To delete your jobs above use: scancel -M faculty <jobid>


scavenger-checker and scavenger-checker-all

These commands are very similar to the scavenger-profiler and scavenger-profiler-all commands.  The information is just displayed differently.  The scavenger-checker command will display a list of all available nodes on each cluster and includes the number of cores, memory, SLURM tags (i.e. cpu type), and number of nodes per type.  

The scavenger-checker-all command  just the available, nodes in the scavenger partitions on all the clusters.

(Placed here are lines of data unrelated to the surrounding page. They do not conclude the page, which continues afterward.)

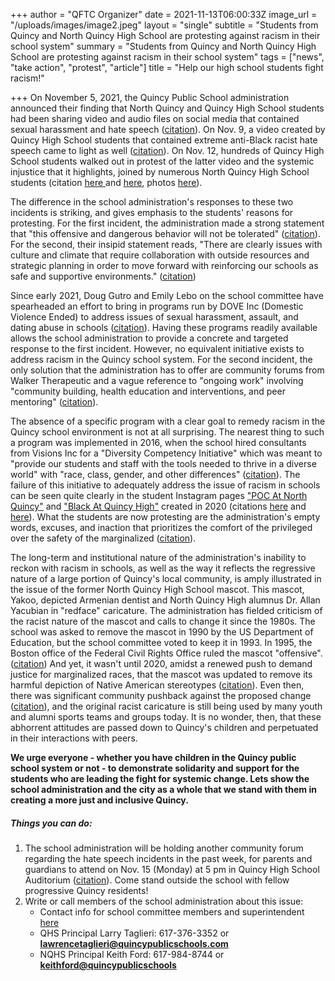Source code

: +++
author = "QFTC Organizer"
date = 2021-11-13T06:00:33Z
image_url = "/uploads/images/image2.jpeg"
layout = "single"
subtitle = "Students from Quincy and North Quincy High School are protesting against racism in their school system"
summary = "Students from Quincy and North Quincy High School are protesting against racism in their school system"
tags = ["news", "take action", "protest", "article"]
title = "Help our high school students fight racism!"

+++
On November 5, 2021, the Quincy Public School administration announced their finding that North Quincy and Quincy High School students had been sharing video and audio files on social media that contained sexual harassment and hate speech ([citation](https://www.quincypublicschools.com/kindergarten_registration_for_2020-21/11_5_2021_message_from_superintendent_mulvey "https://www.quincypublicschools.com/kindergarten_registration_for_2020-21/11_5_2021_message_from_superintendent_mulvey")). On Nov. 9, a video created by Quincy High School students that contained extreme anti-Black racist hate speech came to light as well ([citation](https://www.quincypublicschools.com/cms/One.aspx?portalId=22782402&pageId=50065059 "https://www.quincypublicschools.com/cms/One.aspx?portalId=22782402&pageId=50065059")). On Nov. 12, hundreds of Quincy High School students walked out in protest of the latter video and the systemic injustice that it highlights, joined by numerous North Quincy High School students (citation [here ](https://www.nbcboston.com/news/local/quincy-high-to-hold-meeting-after-students-fight-over-racist-video/2564846/  "https://www.nbcboston.com/news/local/quincy-high-to-hold-meeting-after-students-fight-over-racist-video/2564846/ ")and [here](https://www.patriotledger.com/story/news/2021/11/12/students-walk-out-quincy-high-protesting-racism-hate-speech/8584489002/ "https://www.patriotledger.com/story/news/2021/11/12/students-walk-out-quincy-high-protesting-racism-hate-speech/8584489002/"), photos [here](https://www.patriotledger.com/picture-gallery/news/2021/11/12/photos-quincy-high-school-students-walk-out-protest-racism-school/8588530002 "https://www.patriotledger.com/picture-gallery/news/2021/11/12/photos-quincy-high-school-students-walk-out-protest-racism-school/8588530002")).

The difference in the school administration's responses to these two incidents is striking, and gives emphasis to the students' reasons for protesting. For the first incident, the administration made a strong statement that "this offensive and dangerous behavior will not be tolerated" ([citation](https://www.quincypublicschools.com/kindergarten_registration_for_2020-21/11_5_2021_message_from_superintendent_mulvey "https://www.quincypublicschools.com/kindergarten_registration_for_2020-21/11_5_2021_message_from_superintendent_mulvey")). For the second, their insipid statement reads, "There are clearly issues with culture and climate that require collaboration with outside resources and strategic planning in order to move forward with reinforcing our schools as safe and supportive environments." ([citation](https://www.quincypublicschools.com/cms/One.aspx?portalId=22782402&pageId=50065059 "https://www.quincypublicschools.com/cms/One.aspx?portalId=22782402&pageId=50065059"))

Since early 2021, Doug Gutro and Emily Lebo on the school committee have spearheaded an effort to bring in programs run by DOVE Inc (Domestic Violence Ended) to address issues of sexual harassment, assault, and dating abuse in schools ([citation](https://www.quincypublicschools.com/school_committee/agendas_and_minutes/2020-2021/4-7-2021_school_committee_meeting "https://www.quincypublicschools.com/school_committee/agendas_and_minutes/2020-2021/4-7-2021_school_committee_meeting")). Having these programs readily available allows the school administration to provide a concrete and targeted response to the first incident. However, no equivalent initiative exists to address racism in the Quincy school system. For the second incident, the only solution that the administration has to offer are community forums from Walker Therapeutic and a vague reference to "ongoing work" involving "community building, health education and interventions, and peer mentoring" ([citation](https://www.quincypublicschools.com/cms/One.aspx?portalId=22782402&pageId=50065059 "https://www.quincypublicschools.com/cms/One.aspx?portalId=22782402&pageId=50065059")).

The absence of a specific program with a clear goal to remedy racism in the Quincy school environment is not at all surprising. The nearest thing to such a program was implemented in 2016, when the school hired consultants from Visions Inc for a "Diversity Competency Initiative" which was meant to "provide our students and staff with the tools needed to thrive in a diverse world" with "race, class, gender, and other differences" ([citation](https://p19cdn4static.sharpschool.com/UserFiles/Servers/Server_22782318/File/School%20Committee/Agendas%20and%20Minutes/2016-2017/10.5.16-School-Committee-Notes.pdf "https://p19cdn4static.sharpschool.com/UserFiles/Servers/Server_22782318/File/School%20Committee/Agendas%20and%20Minutes/2016-2017/10.5.16-School-Committee-Notes.pdf")). The failure of this initiative to adequately address the issue of racism in schools can be seen quite clearly in the student Instagram pages ["POC At North Quincy"](https://www.instagram.com/pocatnorthquincy/?hl=en "https://www.instagram.com/pocatnorthquincy/?hl=en") and ["Black At Quincy High"](https://www.instagram.com/blackatquincyhigh/?hl=en "https://www.instagram.com/blackatquincyhigh/?hl=en") created in 2020 (citations [here](https://www.bostonglobe.com/2020/07/02/metro/quincy-students-color-are-frustrated-by-inaction-racial-harassment-now-theyre-speaking-out-instagram/  "https://www.bostonglobe.com/2020/07/02/metro/quincy-students-color-are-frustrated-by-inaction-racial-harassment-now-theyre-speaking-out-instagram/ ") and [here](https://www.patriotledger.com/story/news/local/2020/07/14/black-at-instagram-accounts-tell-stories-of-being-black-at-south-shore-schools/42568093/ "https://www.patriotledger.com/story/news/local/2020/07/14/black-at-instagram-accounts-tell-stories-of-being-black-at-south-shore-schools/42568093/")). What the students are now protesting are the administration's empty words, excuses, and inaction that prioritizes the comfort of the privileged over the safety of the marginalized ([citation](https://www.patriotledger.com/story/news/2021/11/12/students-walk-out-quincy-high-protesting-racism-hate-speech/8584489002/ "https://www.patriotledger.com/story/news/2021/11/12/students-walk-out-quincy-high-protesting-racism-hate-speech/8584489002/")).

The long-term and institutional nature of the administration's inability to reckon with racism in schools, as well as the way it reflects the regressive nature of a large portion of Quincy's local community, is amply illustrated in the issue of the former North Quincy High School mascot. This mascot, Yakoo, depicted Armenian dentist and North Quincy High alumnus Dr. Allan Yacubian in "redface" caricature. The administration has fielded criticism of the racist nature of the mascot and calls to change it since the 1980s. The school was asked to remove the mascot in 1990 by the US Department of Education, but the school committee voted to keep it in 1993. In 1995, the Boston office of the Federal Civil Rights Office ruled the mascot "offensive". ([citation](https://p19cdn4static.sharpschool.com/UserFiles/Servers/Server_22782318/File/School%20Committee/Agendas%20and%20Minutes/2017-2018/12.6.17-School-Committee-Notes.pdf "https://p19cdn4static.sharpschool.com/UserFiles/Servers/Server_22782318/File/School%20Committee/Agendas%20and%20Minutes/2017-2018/12.6.17-School-Committee-Notes.pdf")) And yet, it wasn't until 2020, amidst a renewed push to demand justice for marginalized races, that the mascot was updated to remove its harmful depiction of Native American stereotypes ([citation](https://www.bostonglobe.com/2020/08/04/metro/mayor-unveils-revised-mascot-north-quincy-high/ "https://www.bostonglobe.com/2020/08/04/metro/mayor-unveils-revised-mascot-north-quincy-high/")). Even then, there was significant community pushback against the proposed change ([citation](https://www.patriotledger.com/story/news/local/2020/07/01/calls-to-change-north-quincys-yakoo-mascot-pick-up-steam-again/113922720/ "https://www.patriotledger.com/story/news/local/2020/07/01/calls-to-change-north-quincys-yakoo-mascot-pick-up-steam-again/113922720/")), and the original racist caricature is still being used by many youth and alumni sports teams and groups today. It is no wonder, then, that these abhorrent attitudes are passed down to Quincy's children and perpetuated in their interactions with peers.

**We urge everyone - whether you have children in the Quincy public school system or not - to demonstrate solidarity and support for the students who are leading the fight for systemic change. Lets show the school administration and the city as a whole that we stand with them in creating a more just and inclusive Quincy.**

##### Things you can do:

1. The school administration will be holding another community forum regarding the hate speech incidents in the past week, for parents and guardians to attend on Nov. 15 (Monday) at 5 pm in Quincy High School Auditorium ([citation](https://www.quincypublicschools.com/kindergarten_registration_for_2020-21/11_12_2021_message_from_superintendent_mulvey "https://www.quincypublicschools.com/kindergarten_registration_for_2020-21/11_12_2021_message_from_superintendent_mulvey")). Come stand outside the school with fellow progressive Quincy residents!
2. Write or call members of the school administration about this issue:
   * Contact info for school committee members and superintendent [here](https://www.quincypublicschools.com/school_committee/quincy_school_committee_members_2018-2019 "https://www.quincypublicschools.com/school_committee/quincy_school_committee_members_2018-2019")
   * QHS Principal Larry Taglieri: 617-376-3352 or [**lawrencetaglieri@quincypublicschools.com**](mailto:lawrencetaglieri@quincypublicschools.com)
   * NQHS Principal Keith Ford: 617-984-8744 or [**keithford@quincypublicschools**](mailto:keithford@quincypublicschools)

 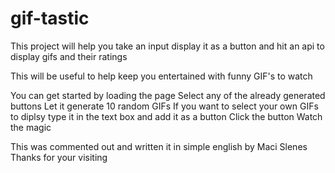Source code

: # gif-tastic

This project will help you take an input display it as a button and hit an api to display gifs and their ratings

This will be useful to help keep you entertained with funny GIF's to watch

You can get started by loading the page 
    Select any of the already generated buttons
    Let it generate 10 random GIFs
If you want to select your own GIFs to diplsy type it in the text box and add it as a button
    Click the button
    Watch the magic

This was commented out and written it in simple english by Maci Slenes
Thanks for your visiting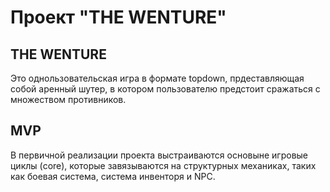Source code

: # Проект "THE WENTURE"

## THE WENTURE 
Это однользовательская игра в формате topdown, прдеставляющая собой аренный шутер, в котором пользователю предстоит сражаться с множеством противников.

## MVP
В первичной реализации проекта выстраиваются основыне игровые циклы (core), которые завязываются на структурных механиках, таких как боевая система, система инвенторя и NPC.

[ccruser@vortex1:~]$ scavenger-checker

Available nodes on the ub-hpc cluster:

# OF NODES | # CORES | MEMORY (mb) | TAGS
======================================================
3 | 32 | 754000 | UBHPC&OPA&CPU-Gold-6130&INTEL&u22
1 | 32 | 754000 | UBHPC&OPA&CPU-Gold-6130&INTEL&u23
1 | 32 | 754000 | UBHPC&OPA&CPU-Gold-6130&INTEL&u24
2 | 32 | 754000 | UBHPC&OPA&CPU-Gold-6130&INTEL&u25
1 | 32 | 187000 | UBHPC&CPU-Gold-6130&INTEL&V100

Available nodes on the industry cluster:

# OF NODES | # CORES | MEMORY (mb) | TAGS
======================================================
24 | 16 | 64000 | INDUSTRY&CPU-E5-2650v2&INTEL
47 | 16 | 64000 | INDUSTRY&IB&CPU-E5-2650v2&INTEL

Available nodes on the faculty cluster:

# OF NODES | # CORES | MEMORY (mb) | TAGS
======================================================
7 | 8 | 23000 | FACULTY&IB&CPU-L5520&INTEL
36 | 24 | 64000+ | FACULTY&CPU-E5-2650v4&INTEL
4 | 12 | 48000 | FACULTY&CPU-E5645&INTEL
4 | 8 | 32000 | FACULTY&CPU-E5620&INTEL
2 | 8 | 32000 | FACULTY&CPU-E5520&INTEL
2 | 8 | 15500 | FACULTY&CPU-E5420&INTEL
3 | 4 | 31000 | FACULTY&CPU-E3-1220v2&INTEL
11 | 12 | 31000 | FACULTY&CPU-E5-2640&INTEL
31 | 8 | 10500 | FACULTY&CPU-L5520&INTEL&IB
16 | 8 | 23000 | FACULTY&IB&CPU-E5620&INTEL
14 | 16 | 64000 | FACULTY&CPU-4386&AMD
12 | 32 | 128000 | FACULTY&IB&CPU-6320&AMD
4 | 12 | 31000 | FACULTY&CPU-4162EE&AMD
12 | 12 | 48000 | FACULTY&CPU-E5-2430&INTEL
4 | 20 | 124000 | FACULTY&CPU-E5-2630v4&INTEL
11 | 32 | 187000 | FACULTY&CPU-Gold-6130&INTEL
4 | 32 | 187000 | FACULTY&CPU-Gold-6130&INTEL&V100
2 | 64 | 256000 | FACULTY&CPU-6274&AMD
3 | 24 | 42000 | FACULTY&CPU-6176SE&AMD
41 | 12 | 128000 | FACULTY&CPU-E5-2620v3&INTEL
15 | 16 | 64000 | FACULTY&CPU-E5-2630v3&INTEL
3 | 20 | 64000 | FACULTY&IB&CPU-E5-2650v3&INTEL
4 | 40 | 187000 | FACULTY&CPU-Gold-6230&INTEL
1 | 16 | 30000 | FACULTY&CPU-E5-2620v4&INTEL
3 | 24 | 187000 | FACULTY&CPU-Gold-6126&INTEL
1 | 24 | 92000 | FACULTY&CPU-Gold-5118&INTEL



Remember, your jobs are running on idle nodes purchased by another faculty member or group and your job can be interrupted at any point!